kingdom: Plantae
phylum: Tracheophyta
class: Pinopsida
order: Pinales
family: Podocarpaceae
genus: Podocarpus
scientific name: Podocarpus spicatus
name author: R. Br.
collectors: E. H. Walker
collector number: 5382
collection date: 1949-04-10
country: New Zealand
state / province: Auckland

--

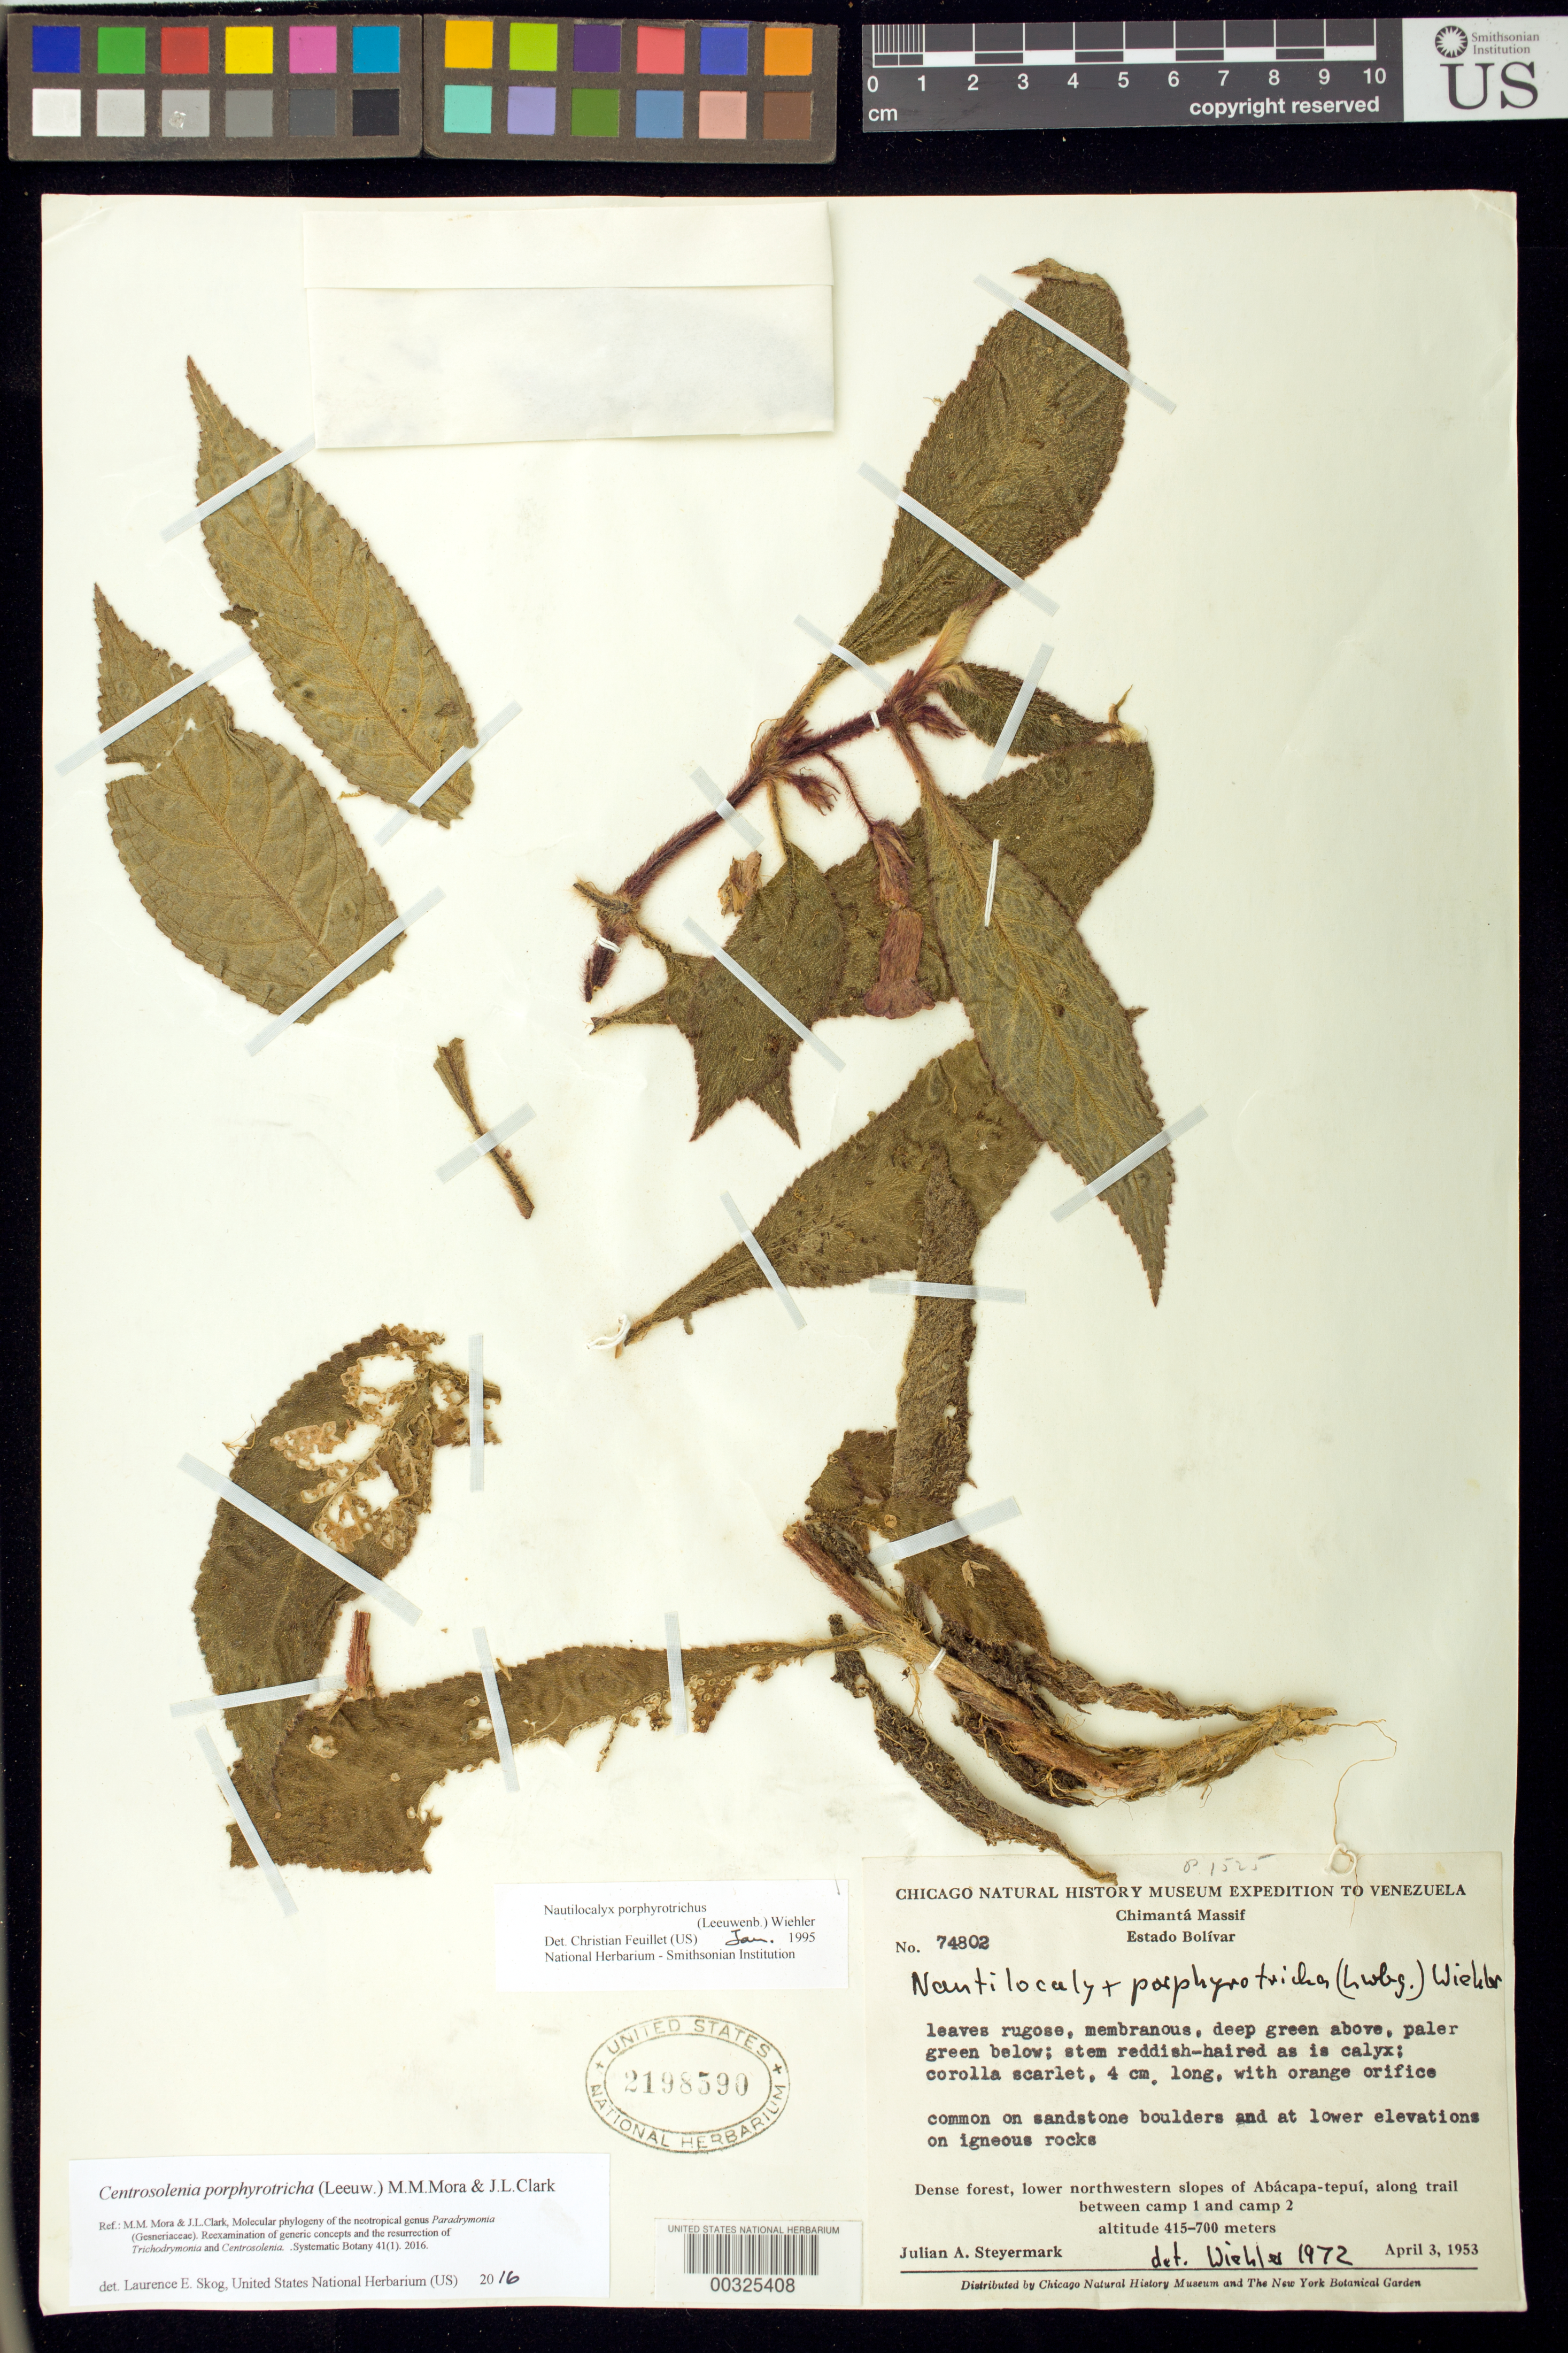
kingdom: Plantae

--

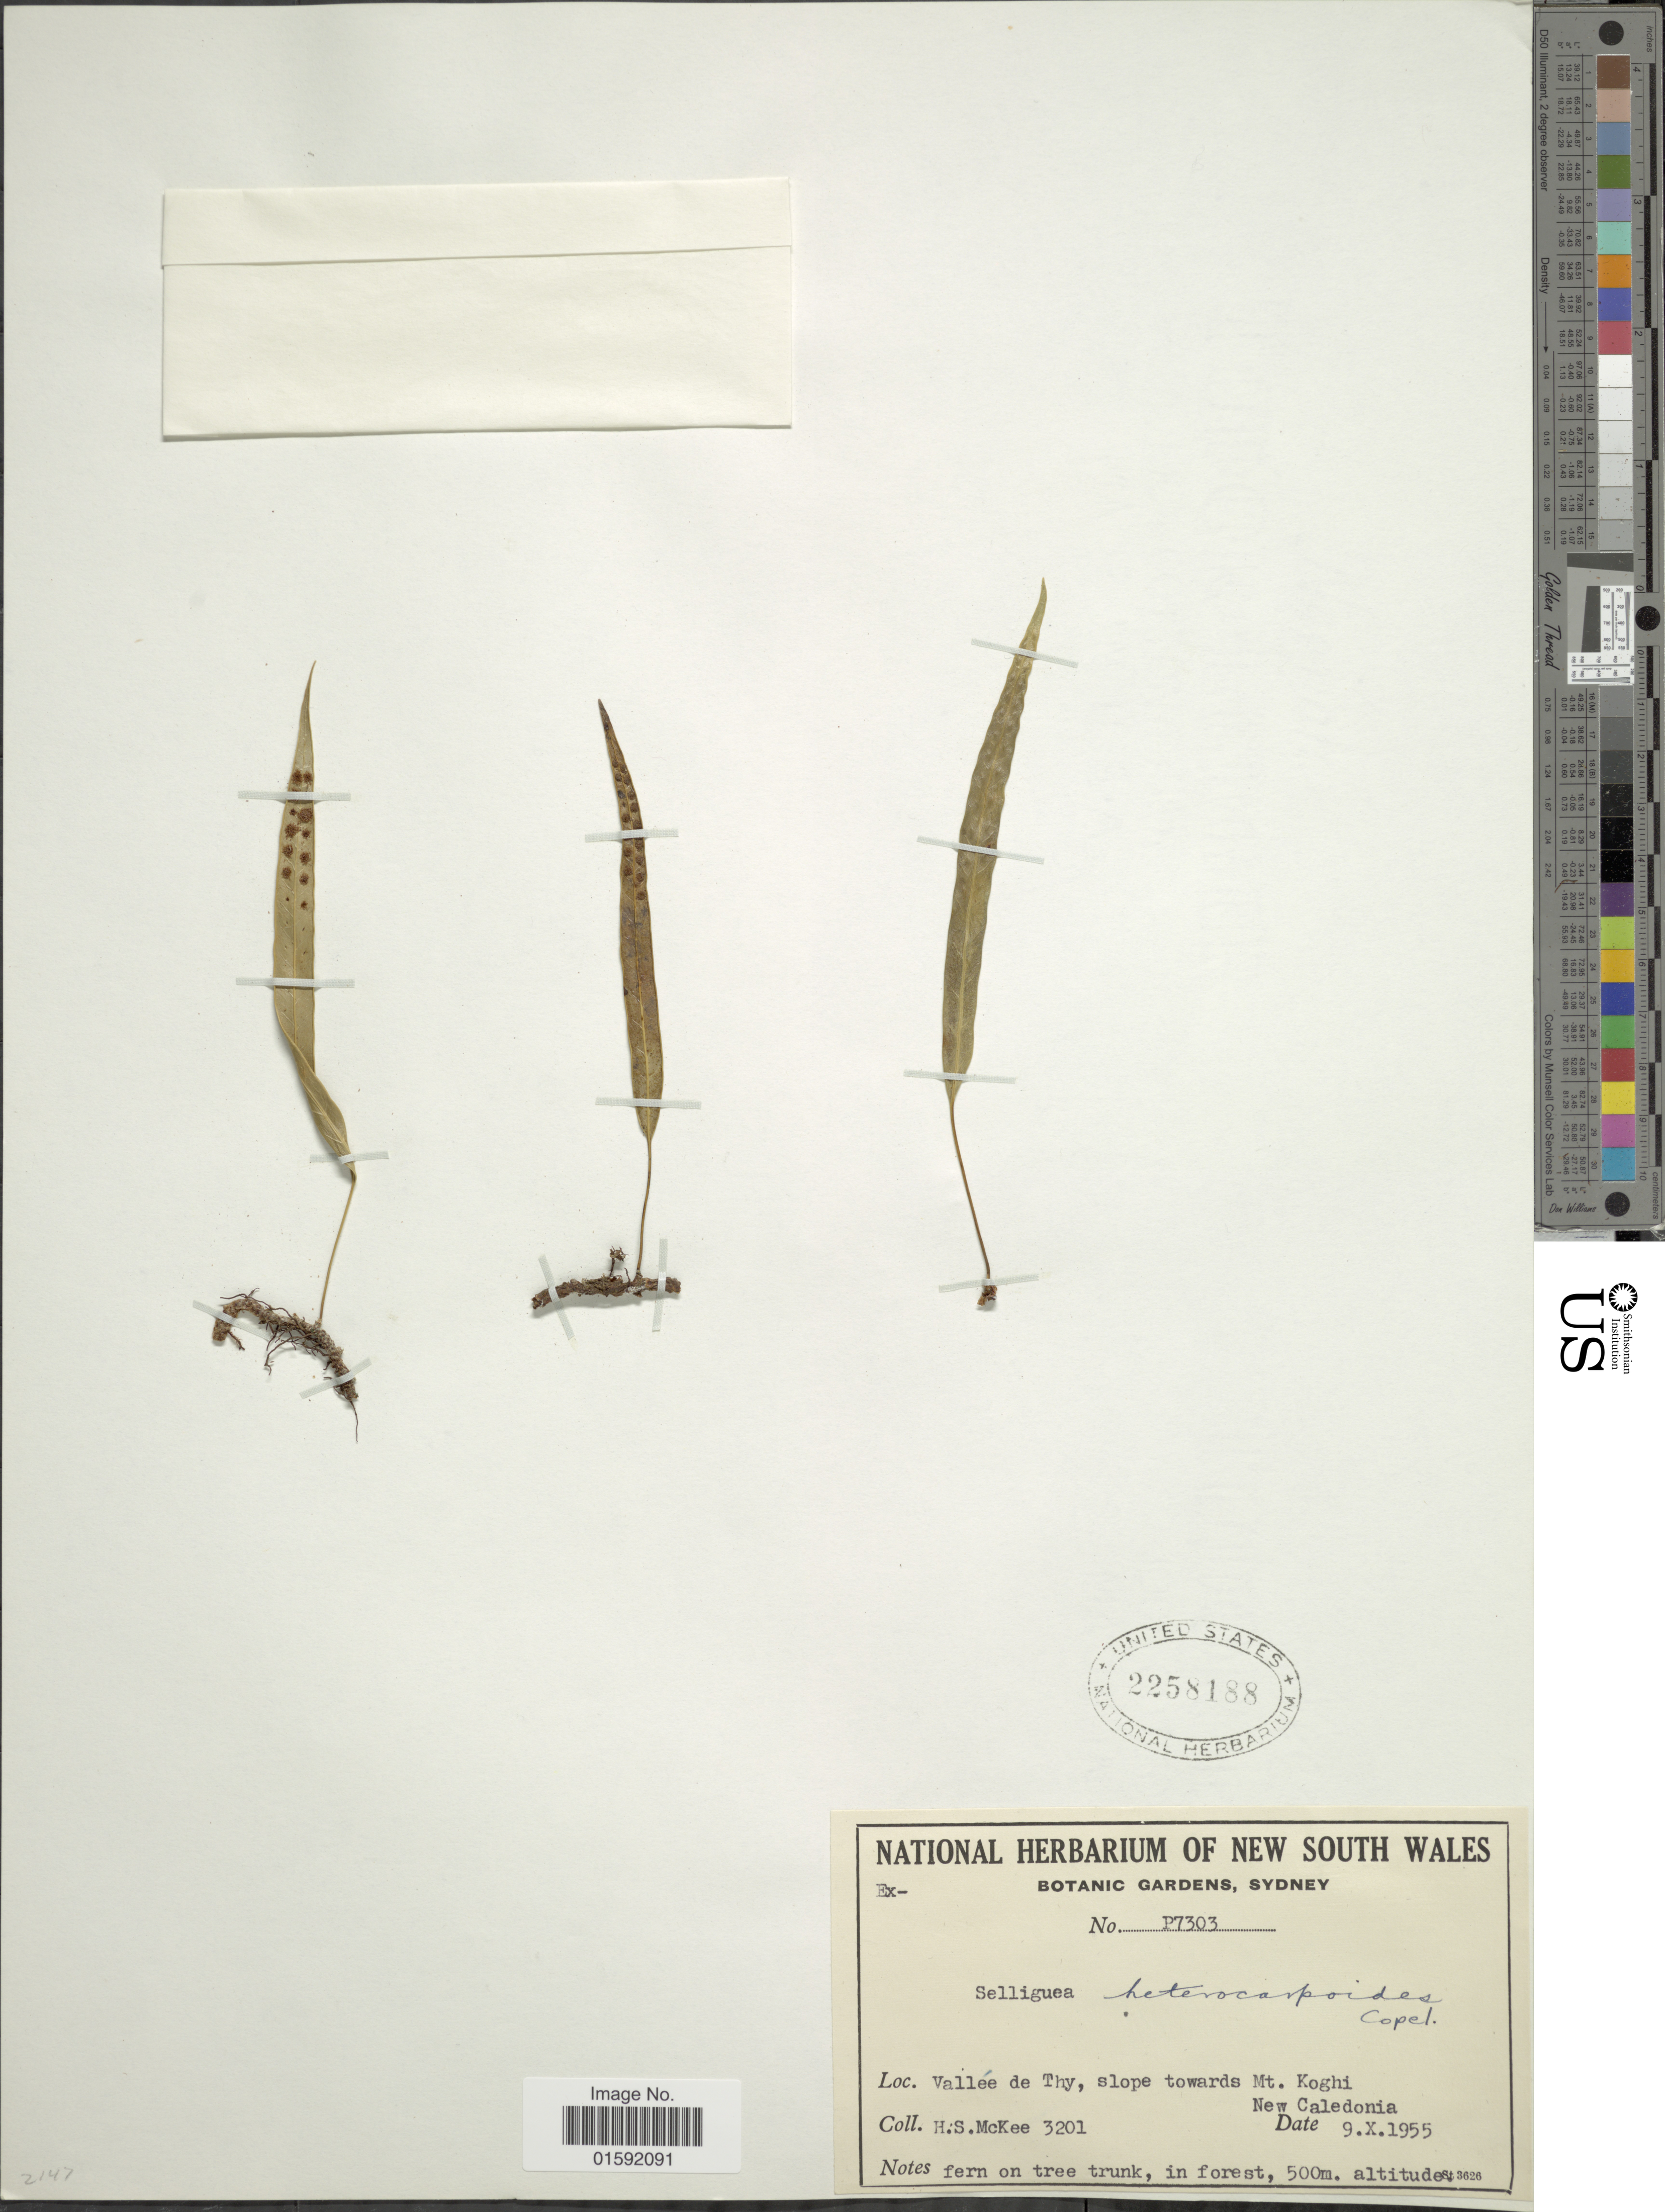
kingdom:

> [WHAT YOU WILL DO]: Lay out the rows from the line containing "scientific name: Podocarpus spicatus" through the line containing "country: New Zealand" as a two-column CSV with the headers field and value. Give one line per row, with each field in quotation marks and any line breaks turned into spaces.

> [WRITTEN SOLUTION]:
field,value
"scientific name:","Podocarpus spicatus"
"name author:","R. Br."
"collectors:","E. H. Walker"
"collector number:","5382"
"collection date:","1949-04-10"
"country:","New Zealand"